Writing in the tenth century, medieval Islamic theologian Al-Tha’alibi describes the worst writing as “the writing of angels, because it must be illegible to humans.”[i] Following an explosion of writing perhaps comparable to current manifestations of new media, medieval decorative use of texts exceeds the necessity of transmitting information, re/covering entire facades. Scholars attribute the illegibility of these texts to a mystical function.
Similarly, text-writ-large as by Josh Faught, Lucy Kim, and Kristen Kee is language to be consumed in a glance, not transcribed word for word. Here, now, writing is means (to convey meaning) but literal meaning is not the end. Also comparable to Chinese calligraphy, the sense in these works is not found in their careful transcription but in their capacity to hold energy, perhaps express the force/frailty of possibility.

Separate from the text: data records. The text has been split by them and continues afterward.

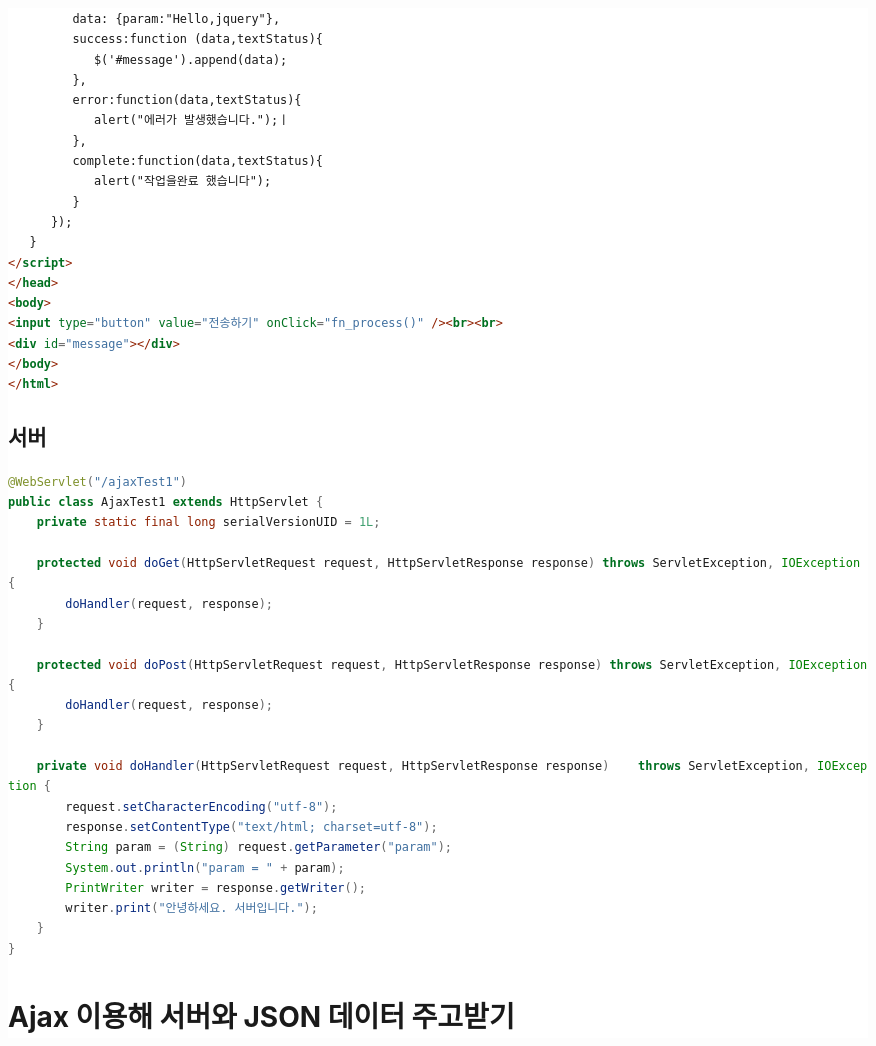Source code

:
 ```html
         data: {param:"Hello,jquery"},
         success:function (data,textStatus){
            $('#message').append(data);
         },
         error:function(data,textStatus){
            alert("에러가 발생했습니다.");ㅣ
         },
         complete:function(data,textStatus){
            alert("작업을완료 했습니다");
         }
      });	
   }		
</script>
</head>
<body>
<input type="button" value="전송하기" onClick="fn_process()" /><br><br>
<div id="message"></div>
</body>
</html>
```

서버
------------

```java
@WebServlet("/ajaxTest1")
public class AjaxTest1 extends HttpServlet {
	private static final long serialVersionUID = 1L;

	protected void doGet(HttpServletRequest request, HttpServletResponse response) throws ServletException, IOException {
		doHandler(request, response);
	}

	protected void doPost(HttpServletRequest request, HttpServletResponse response) throws ServletException, IOException {
		doHandler(request, response);
	}

	private void doHandler(HttpServletRequest request, HttpServletResponse response)	throws ServletException, IOException {
		request.setCharacterEncoding("utf-8");
		response.setContentType("text/html; charset=utf-8");
		String param = (String) request.getParameter("param");
		System.out.println("param = " + param);
		PrintWriter writer = response.getWriter();
		writer.print("안녕하세요. 서버입니다.");
	}
}
```

Ajax 이용해 서버와 JSON 데이터 주고받기
==============================
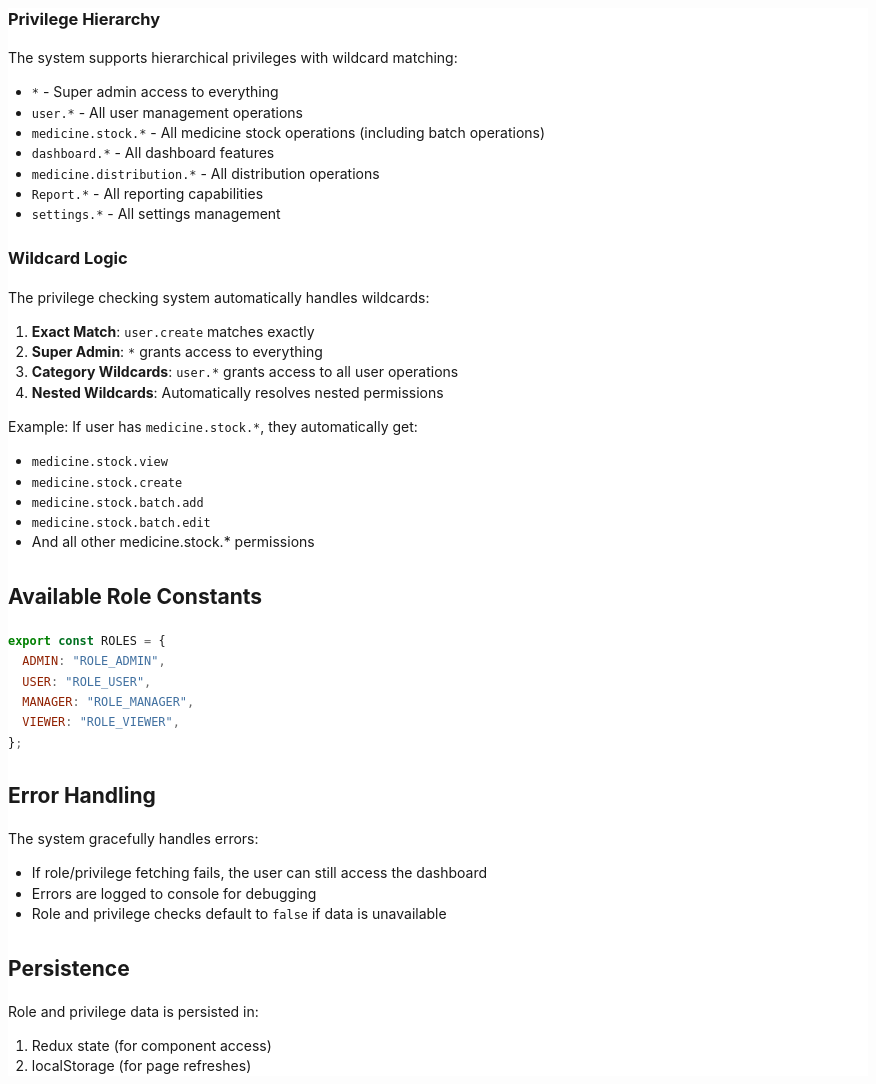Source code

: ### Privilege Hierarchy

The system supports hierarchical privileges with wildcard matching:

- `*` - Super admin access to everything
- `user.*` - All user management operations
- `medicine.stock.*` - All medicine stock operations (including batch operations)
- `dashboard.*` - All dashboard features
- `medicine.distribution.*` - All distribution operations
- `Report.*` - All reporting capabilities
- `settings.*` - All settings management

### Wildcard Logic

The privilege checking system automatically handles wildcards:

1. **Exact Match**: `user.create` matches exactly
2. **Super Admin**: `*` grants access to everything
3. **Category Wildcards**: `user.*` grants access to all user operations
4. **Nested Wildcards**: Automatically resolves nested permissions

Example: If user has `medicine.stock.*`, they automatically get:

- `medicine.stock.view`
- `medicine.stock.create`
- `medicine.stock.batch.add`
- `medicine.stock.batch.edit`
- And all other medicine.stock.\* permissions

## Available Role Constants

```javascript
export const ROLES = {
  ADMIN: "ROLE_ADMIN",
  USER: "ROLE_USER",
  MANAGER: "ROLE_MANAGER",
  VIEWER: "ROLE_VIEWER",
};
```

## Error Handling

The system gracefully handles errors:

- If role/privilege fetching fails, the user can still access the dashboard
- Errors are logged to console for debugging
- Role and privilege checks default to `false` if data is unavailable

## Persistence

Role and privilege data is persisted in:

1. Redux state (for component access)
2. localStorage (for page refreshes)

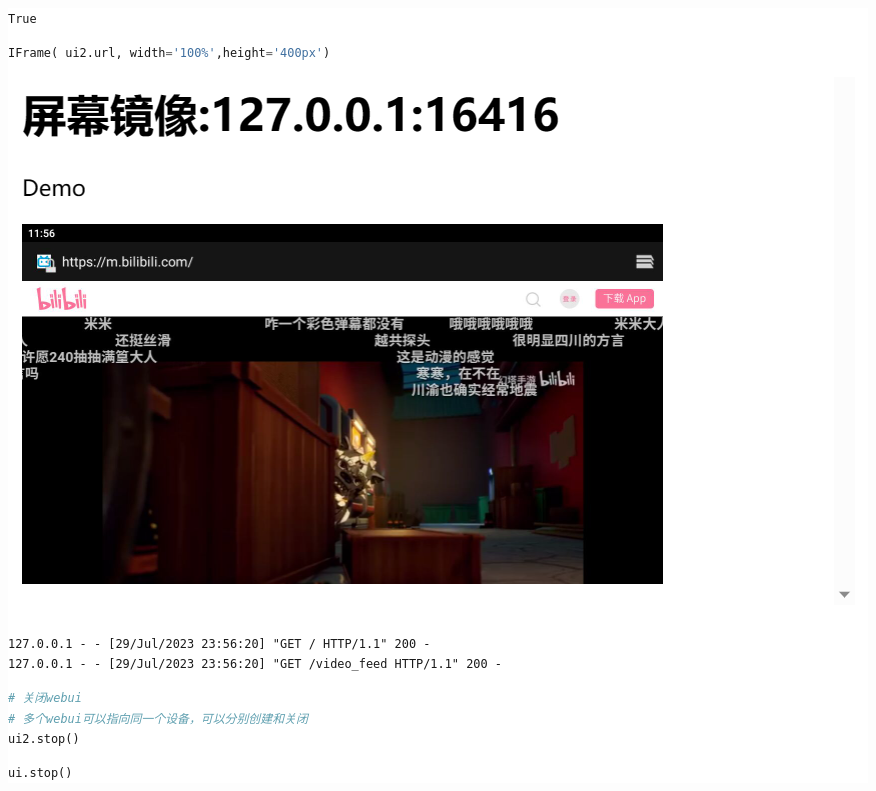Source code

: 


    True




```python
IFrame( ui2.url, width='100%',height='400px')
```





![png](page2.png)




    127.0.0.1 - - [29/Jul/2023 23:56:20] "GET / HTTP/1.1" 200 -
    127.0.0.1 - - [29/Jul/2023 23:56:20] "GET /video_feed HTTP/1.1" 200 -
    


```python
# 关闭webui
# 多个webui可以指向同一个设备，可以分别创建和关闭
ui2.stop()
```


```python
ui.stop()
```


```python

```
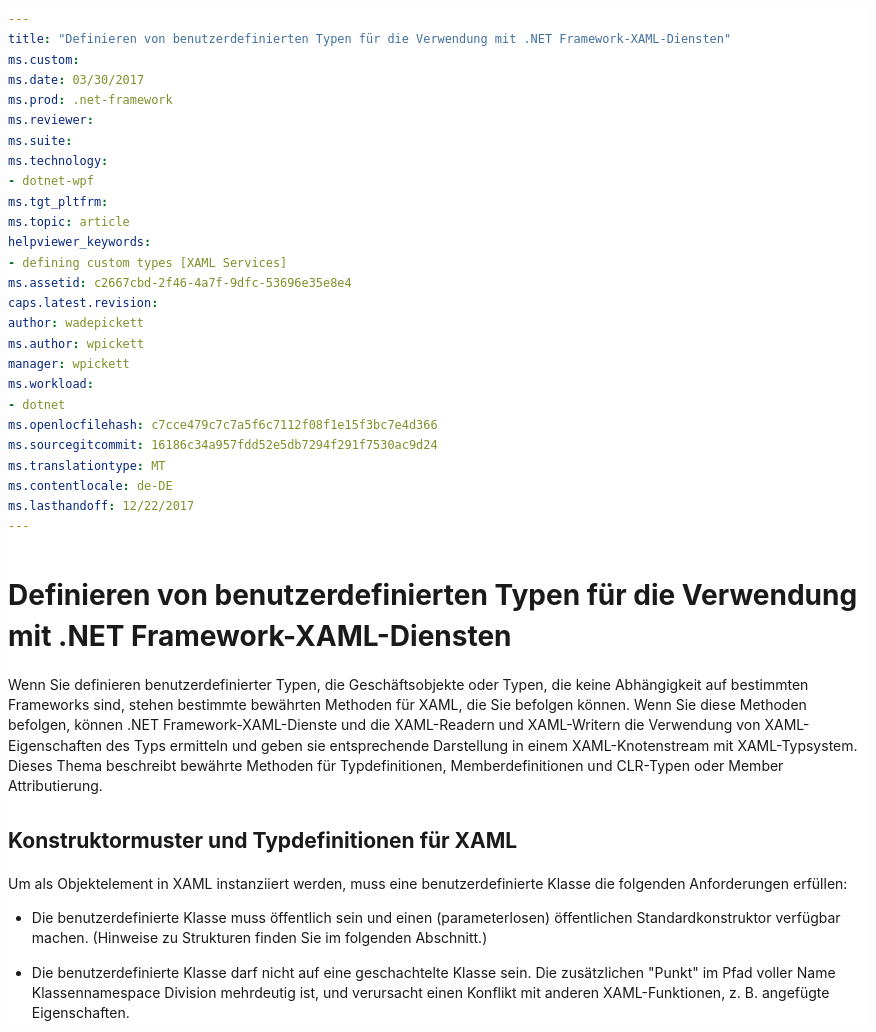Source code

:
 ```yaml
---
title: "Definieren von benutzerdefinierten Typen für die Verwendung mit .NET Framework-XAML-Diensten"
ms.custom: 
ms.date: 03/30/2017
ms.prod: .net-framework
ms.reviewer: 
ms.suite: 
ms.technology:
- dotnet-wpf
ms.tgt_pltfrm: 
ms.topic: article
helpviewer_keywords:
- defining custom types [XAML Services]
ms.assetid: c2667cbd-2f46-4a7f-9dfc-53696e35e8e4
caps.latest.revision: 
author: wadepickett
ms.author: wpickett
manager: wpickett
ms.workload:
- dotnet
ms.openlocfilehash: c7cce479c7c7a5f6c7112f08f1e15f3bc7e4d366
ms.sourcegitcommit: 16186c34a957fdd52e5db7294f291f7530ac9d24
ms.translationtype: MT
ms.contentlocale: de-DE
ms.lasthandoff: 12/22/2017
---
```

# <a name="defining-custom-types-for-use-with-net-framework-xaml-services"></a>Definieren von benutzerdefinierten Typen für die Verwendung mit .NET Framework-XAML-Diensten
Wenn Sie definieren benutzerdefinierter Typen, die Geschäftsobjekte oder Typen, die keine Abhängigkeit auf bestimmten Frameworks sind, stehen bestimmte bewährten Methoden für XAML, die Sie befolgen können. Wenn Sie diese Methoden befolgen, können .NET Framework-XAML-Dienste und die XAML-Readern und XAML-Writern die Verwendung von XAML-Eigenschaften des Typs ermitteln und geben sie entsprechende Darstellung in einem XAML-Knotenstream mit XAML-Typsystem. Dieses Thema beschreibt bewährte Methoden für Typdefinitionen, Memberdefinitionen und CLR-Typen oder Member Attributierung.  
  
## <a name="constructor-patterns-and-type-definitions-for-xaml"></a>Konstruktormuster und Typdefinitionen für XAML  
 Um als Objektelement in XAML instanziiert werden, muss eine benutzerdefinierte Klasse die folgenden Anforderungen erfüllen:  
  
-   Die benutzerdefinierte Klasse muss öffentlich sein und einen (parameterlosen) öffentlichen Standardkonstruktor verfügbar machen. (Hinweise zu Strukturen finden Sie im folgenden Abschnitt.)  
  
-   Die benutzerdefinierte Klasse darf nicht auf eine geschachtelte Klasse sein. Die zusätzlichen "Punkt" im Pfad voller Name Klassennamespace Division mehrdeutig ist, und verursacht einen Konflikt mit anderen XAML-Funktionen, z. B. angefügte Eigenschaften.  
  
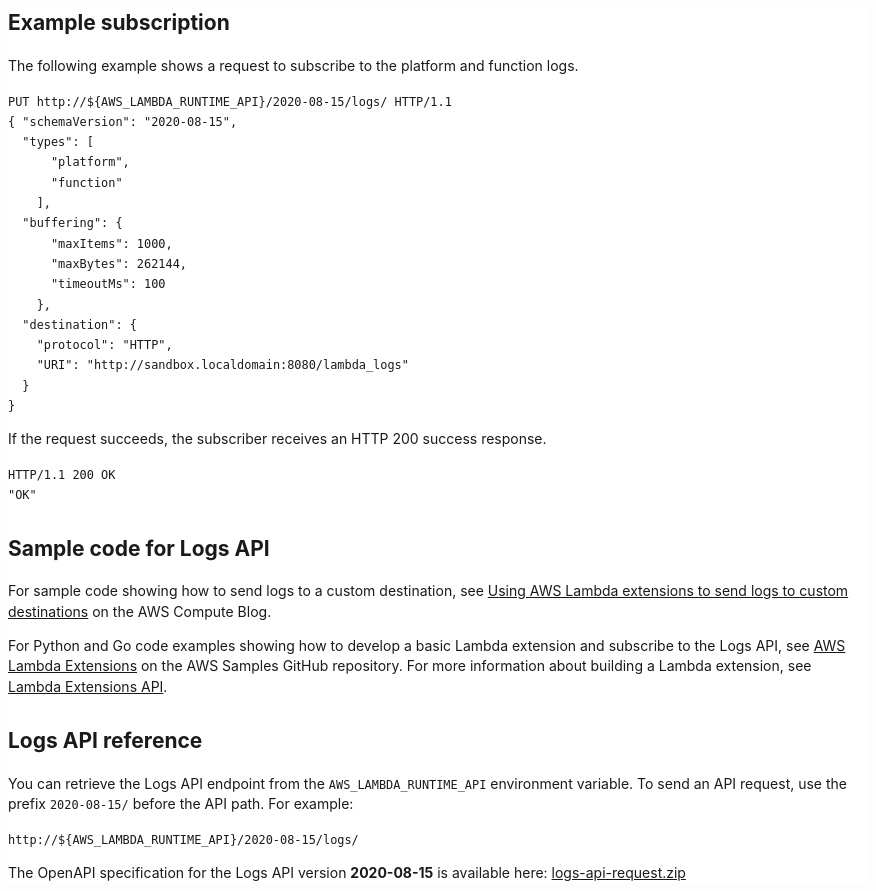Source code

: ## Example subscription<a name="runtimes-logs-api-subs-example"></a>

The following example shows a request to subscribe to the platform and function logs\.

```
PUT http://${AWS_LAMBDA_RUNTIME_API}/2020-08-15/logs/ HTTP/1.1
{ "schemaVersion": "2020-08-15",
  "types": [
      "platform",
      "function"
    ],
  "buffering": {
      "maxItems": 1000,
      "maxBytes": 262144,
      "timeoutMs": 100
    },
  "destination": {
    "protocol": "HTTP",
    "URI": "http://sandbox.localdomain:8080/lambda_logs"
  }
}
```

If the request succeeds, the subscriber receives an HTTP 200 success response\.

```
HTTP/1.1 200 OK
"OK"
```

## Sample code for Logs API<a name="runtimes-logs-api-samples"></a>

For sample code showing how to send logs to a custom destination, see [Using AWS Lambda extensions to send logs to custom destinations](http://aws.amazon.com/blogs/compute/using-aws-lambda-extensions-to-send-logs-to-custom-destinations/) on the AWS Compute Blog\.

For Python and Go code examples showing how to develop a basic Lambda extension and subscribe to the Logs API, see [AWS Lambda Extensions](https://github.com/aws-samples/aws-lambda-extensions) on the AWS Samples GitHub repository\. For more information about building a Lambda extension, see [Lambda Extensions API](runtimes-extensions-api.md)\.

## Logs API reference<a name="runtimes-logs-api-ref"></a>

You can retrieve the Logs API endpoint from the `AWS_LAMBDA_RUNTIME_API` environment variable\. To send an API request, use the prefix `2020-08-15/` before the API path\. For example:

```
http://${AWS_LAMBDA_RUNTIME_API}/2020-08-15/logs/  
```

The OpenAPI specification for the Logs API version **2020\-08\-15** is available here: [logs\-api\-request\.zip](samples/logs-api-request.zip)
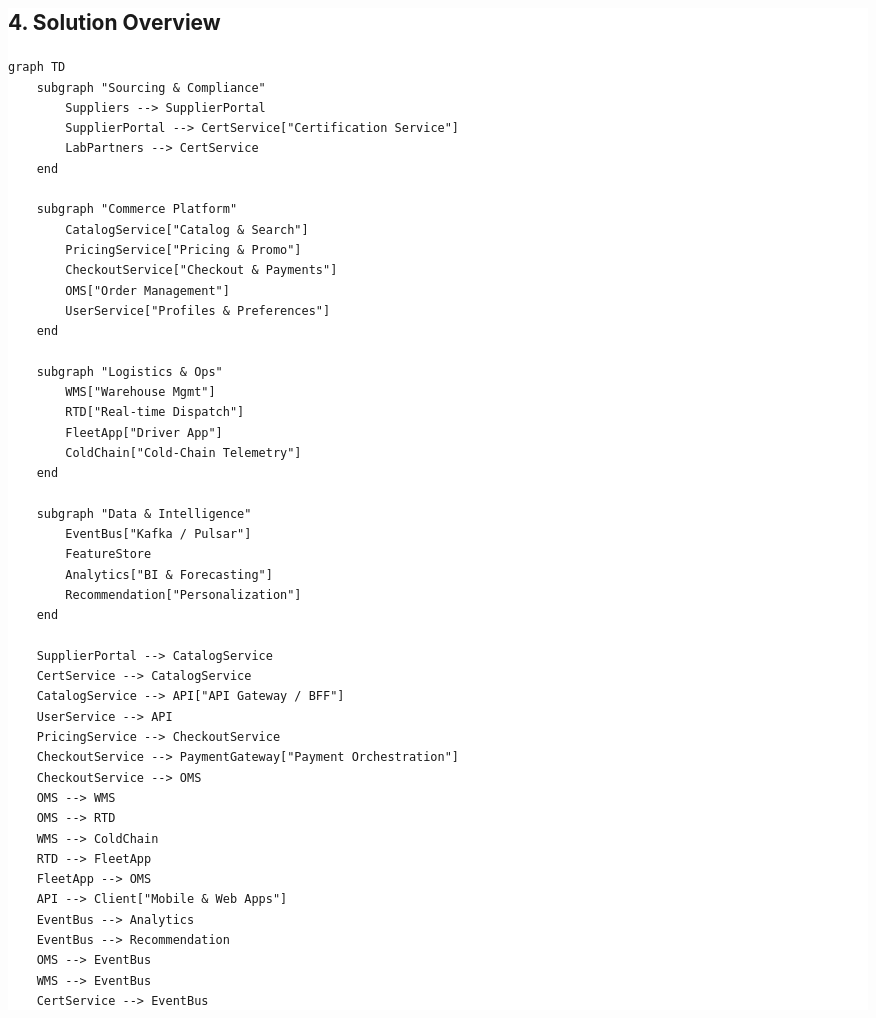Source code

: ## 4. Solution Overview

```mermaid
graph TD
    subgraph "Sourcing & Compliance"
        Suppliers --> SupplierPortal
        SupplierPortal --> CertService["Certification Service"]
        LabPartners --> CertService
    end

    subgraph "Commerce Platform"
        CatalogService["Catalog & Search"]
        PricingService["Pricing & Promo"]
        CheckoutService["Checkout & Payments"]
        OMS["Order Management"]
        UserService["Profiles & Preferences"]
    end

    subgraph "Logistics & Ops"
        WMS["Warehouse Mgmt"]
        RTD["Real-time Dispatch"]
        FleetApp["Driver App"]
        ColdChain["Cold-Chain Telemetry"]
    end

    subgraph "Data & Intelligence"
        EventBus["Kafka / Pulsar"]
        FeatureStore
        Analytics["BI & Forecasting"]
        Recommendation["Personalization"]
    end

    SupplierPortal --> CatalogService
    CertService --> CatalogService
    CatalogService --> API["API Gateway / BFF"]
    UserService --> API
    PricingService --> CheckoutService
    CheckoutService --> PaymentGateway["Payment Orchestration"]
    CheckoutService --> OMS
    OMS --> WMS
    OMS --> RTD
    WMS --> ColdChain
    RTD --> FleetApp
    FleetApp --> OMS
    API --> Client["Mobile & Web Apps"]
    EventBus --> Analytics
    EventBus --> Recommendation
    OMS --> EventBus
    WMS --> EventBus
    CertService --> EventBus
```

For example, in the work of Josh Faught our words are spun in sloppy, careful careless blankets; comforting, suffocating, both. Loose threads hang visible from the common sense fabric of domestic turns of phrase. Gender, class, and ethnicity unravel and become tangled in half forgotten handicraft languages: the work is all at once finger painting and needle point, sculpture and collage. Lucy Kim likewise speaks of damaging remarks, but with the magnetic tin taste of words whose bite is felt not only in reception, but utterance also. A delicate skein of worn, rumpled metal for an even more delicate film shows the comparable frailty of objective reality glossed by lie. A similar darkness is written in the work of Kristen Kee, where a soaked yarn and vellum skin openly state powerful secrets, but yet do not reveal them. A primitive digital art, simple stab and stitch, the work demonstrates an insurmountable gulf between code and the gargantuan crimes in its capacity.
As Bernard Lamarche-Vadel has writ: “Thus what we consider in the visible, in the work of art, should be first and foremost the consistency of an extreme doubt about the consistency of the visible,” and it somehow makes sense that by embedding text in material, these artists confirm the impossibility of really seeing.
Ideology is indeed, often more solid than things. Together, these works betray the formal considerations proper to a culture of distraction; a space where signs and objects have been long unhinged, where text is the everyday symptom of the virus of language (a terminal condition we know how to live with, but never take for granted). While Duchamp is more commonly held the grandfather of contemporary art making, these artists also draw on broader trajectories. The value in language is not to be found only in the linguistic turns of Saussurean spaces between speech and writing, Barthian or Derridian re-readings, but also ― in the swirling pads of your fingers: a sloppy cocoon of non-meaning, a wet yarn outline of massive proportions, the repellent magnetism of aluminum, the textural translation of what’s so rarely said.
[i] Oleg Grabar, The Mediation of Ornament (New Jersey: Princeton University Press, 1992).